THE DATA start

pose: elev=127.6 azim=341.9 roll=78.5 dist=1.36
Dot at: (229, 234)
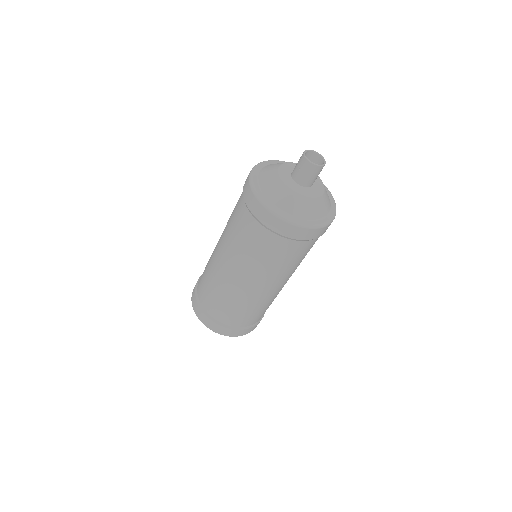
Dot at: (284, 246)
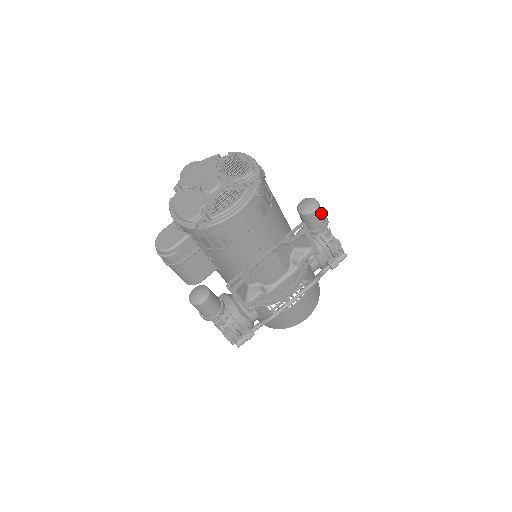
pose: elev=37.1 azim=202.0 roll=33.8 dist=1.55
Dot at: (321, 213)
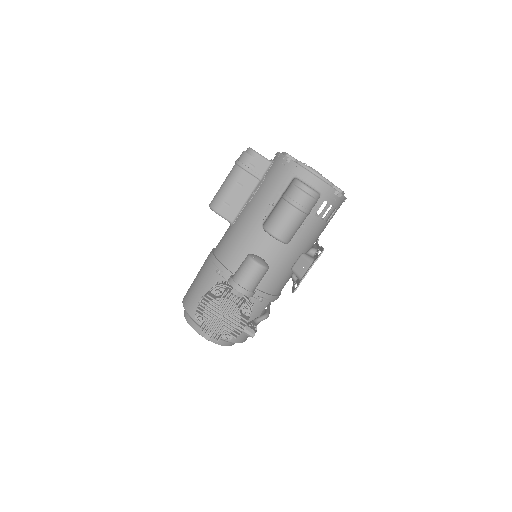
Dot at: occluded
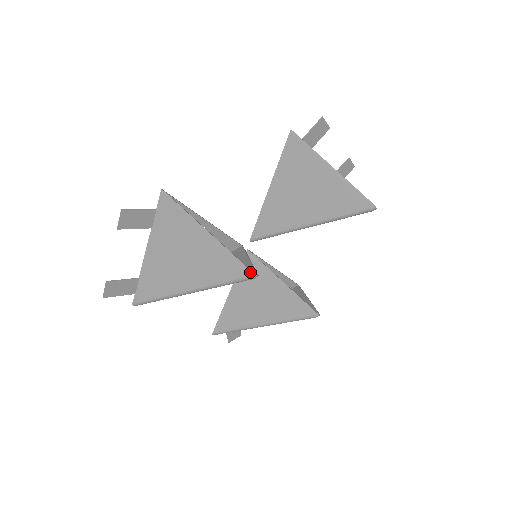
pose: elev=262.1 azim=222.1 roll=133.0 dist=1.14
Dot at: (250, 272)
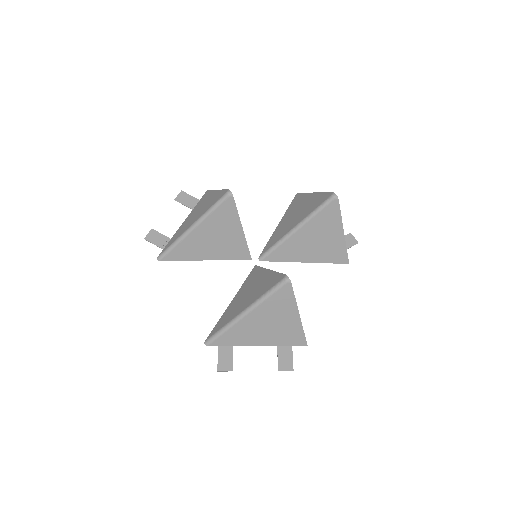
Dot at: (228, 190)
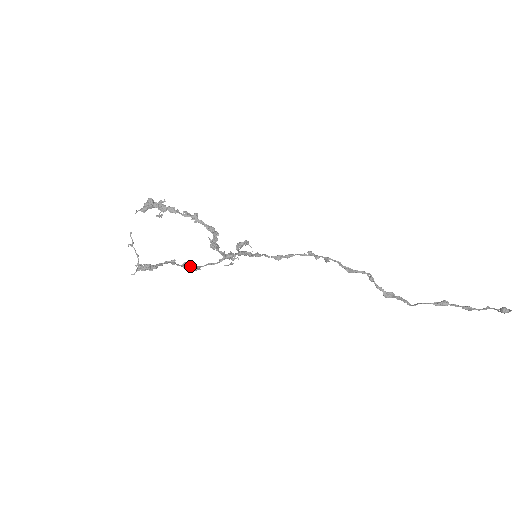
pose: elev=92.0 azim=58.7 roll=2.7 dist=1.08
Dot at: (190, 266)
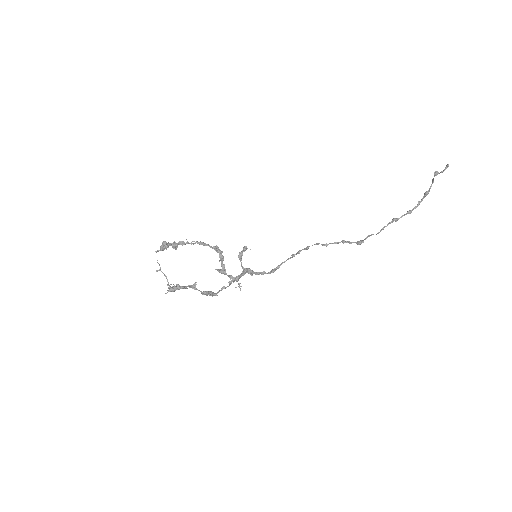
Dot at: (208, 291)
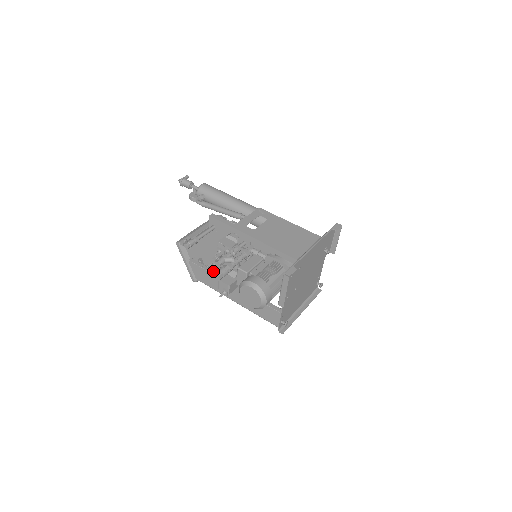
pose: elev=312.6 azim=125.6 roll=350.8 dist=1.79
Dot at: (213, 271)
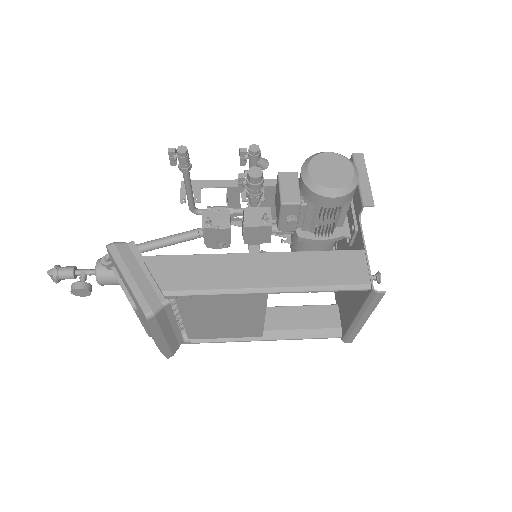
Dot at: (242, 173)
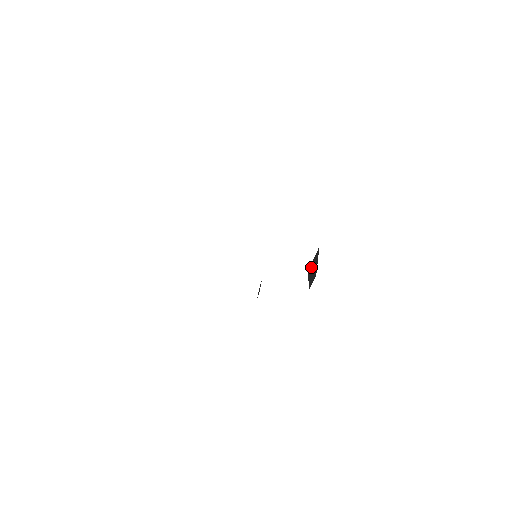
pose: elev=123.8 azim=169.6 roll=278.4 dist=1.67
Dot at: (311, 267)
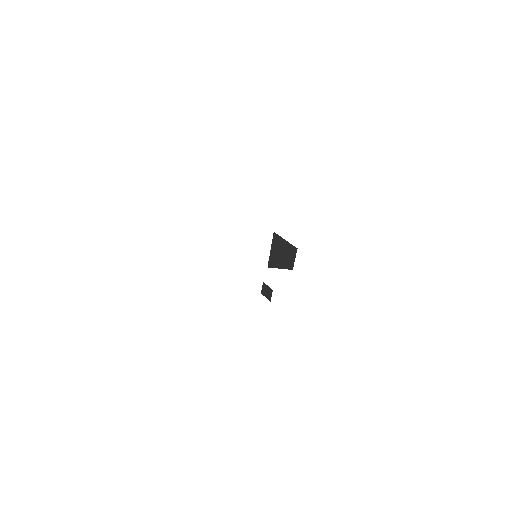
Dot at: (274, 257)
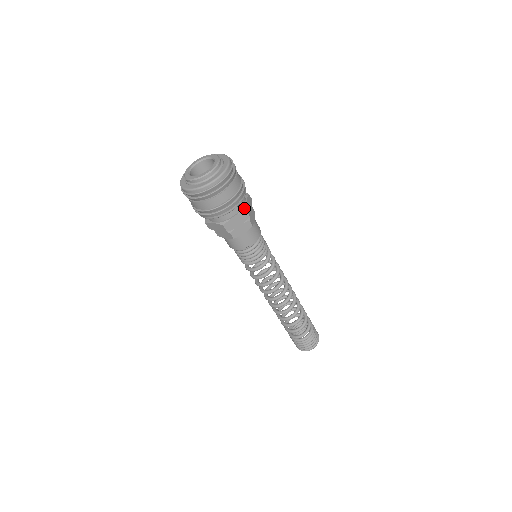
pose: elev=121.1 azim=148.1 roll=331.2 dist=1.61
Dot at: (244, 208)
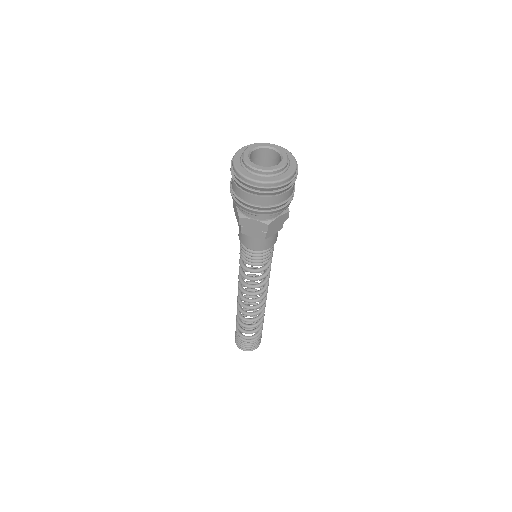
Dot at: (287, 208)
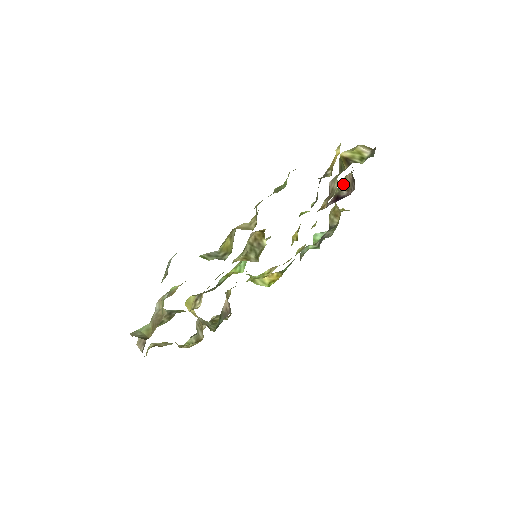
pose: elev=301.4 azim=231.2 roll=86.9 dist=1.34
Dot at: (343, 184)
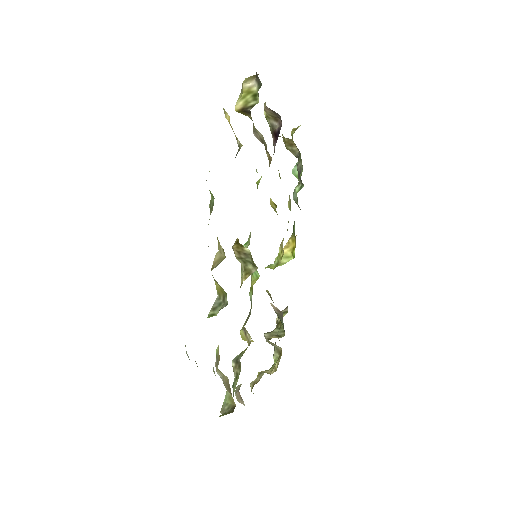
Dot at: (268, 118)
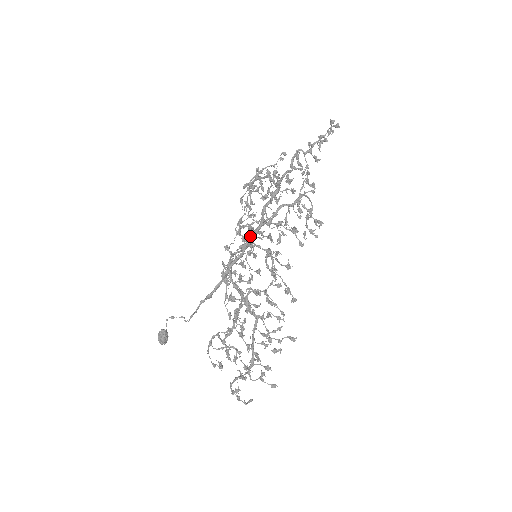
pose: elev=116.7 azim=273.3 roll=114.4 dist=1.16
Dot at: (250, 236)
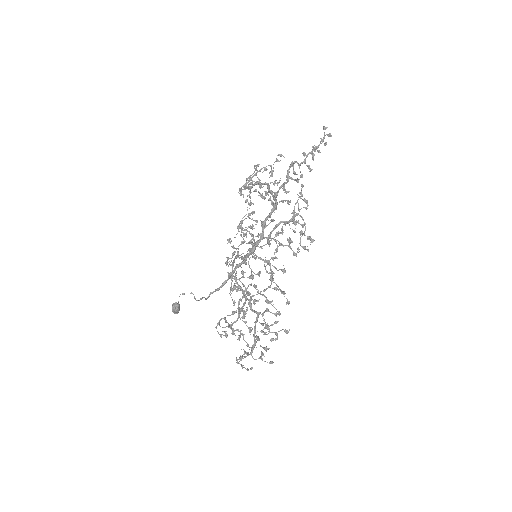
Dot at: (252, 248)
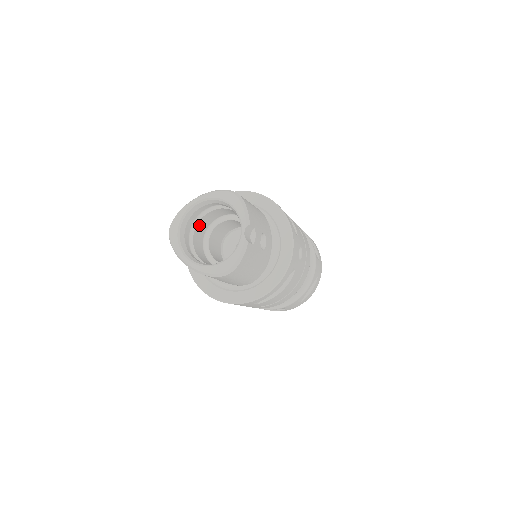
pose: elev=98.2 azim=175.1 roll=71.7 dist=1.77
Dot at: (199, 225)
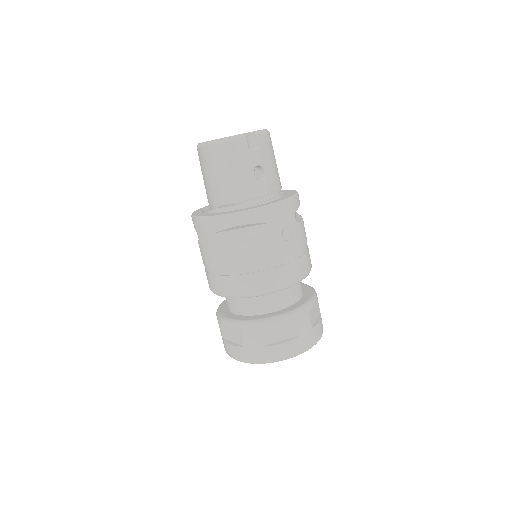
Dot at: occluded
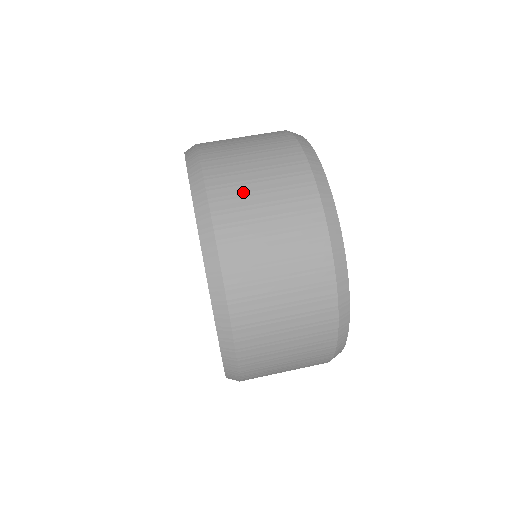
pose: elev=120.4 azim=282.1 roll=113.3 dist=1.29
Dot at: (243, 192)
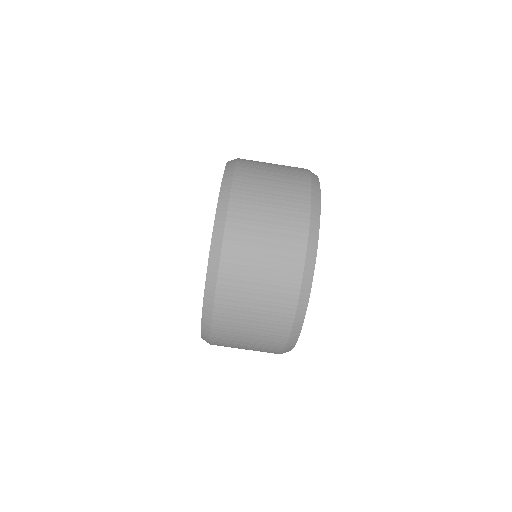
Dot at: (235, 340)
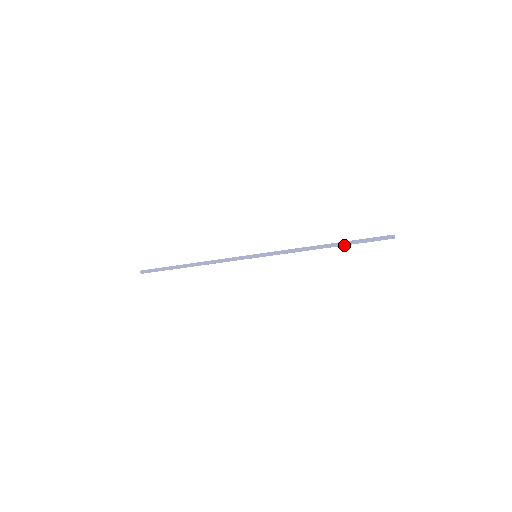
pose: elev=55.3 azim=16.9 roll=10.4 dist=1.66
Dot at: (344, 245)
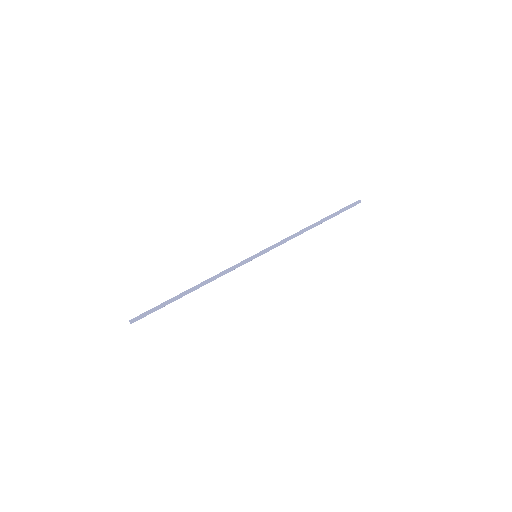
Dot at: occluded
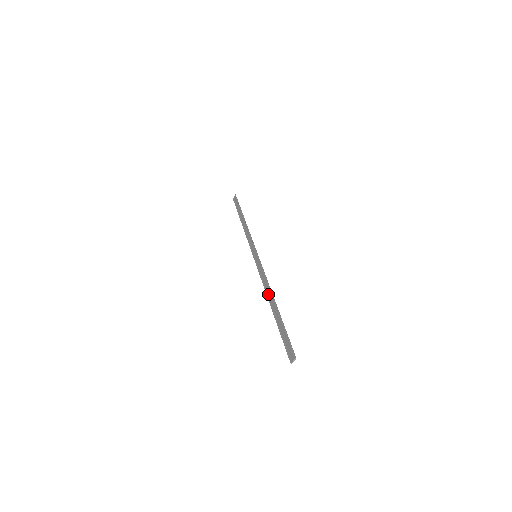
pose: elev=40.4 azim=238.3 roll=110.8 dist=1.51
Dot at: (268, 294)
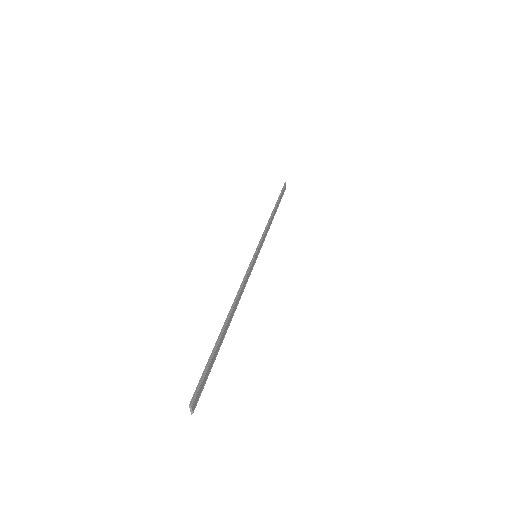
Dot at: (234, 308)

THE DATA end

• PROBLEM: Rewrite the lines of all the items above as a JSON list of strings, one string per line, with blank lines dropped. Leave the pictures out.

• RESULT OF THE TASK:
[
  "pose: elev=127.6 azim=341.9 roll=78.5 dist=1.36",
  "Dot at: (229, 234)",
  "Dot at: (284, 246)",
  "pose: elev=37.1 azim=202.0 roll=33.8 dist=1.55",
  "Dot at: (321, 213)",
  "Dot at: occluded",
  "pose: elev=262.1 azim=222.1 roll=133.0 dist=1.14",
  "Dot at: (250, 272)",
  "Dot at: (228, 190)",
  "pose: elev=92.0 azim=58.7 roll=2.7 dist=1.08",
  "Dot at: (190, 266)",
  "Dot at: (208, 291)",
  "pose: elev=312.6 azim=125.6 roll=350.8 dist=1.79",
  "Dot at: (213, 271)",
  "Dot at: (242, 173)",
  "pose: elev=123.8 azim=169.6 roll=278.4 dist=1.67",
  "Dot at: (311, 267)",
  "Dot at: (274, 257)",
  "pose: elev=121.1 azim=148.1 roll=331.2 dist=1.61",
  "Dot at: (244, 208)",
  "Dot at: (287, 208)",
  "pose: elev=301.4 azim=231.2 roll=86.9 dist=1.34",
  "Dot at: (343, 184)",
  "Dot at: (268, 118)",
  "pose: elev=116.7 azim=273.3 roll=114.4 dist=1.16",
  "Dot at: (250, 236)",
  "Dot at: (252, 248)",
  "pose: elev=98.2 azim=175.1 roll=71.7 dist=1.77",
  "Dot at: (199, 225)",
  "Dot at: occluded",
  "pose: elev=120.4 azim=282.1 roll=113.3 dist=1.29",
  "Dot at: (243, 192)",
  "Dot at: (235, 340)",
  "pose: elev=55.3 azim=16.9 roll=10.4 dist=1.66",
  "Dot at: (344, 245)",
  "Dot at: occluded",
  "pose: elev=40.4 azim=238.3 roll=110.8 dist=1.51",
  "Dot at: (268, 294)",
  "Dot at: (234, 308)"
]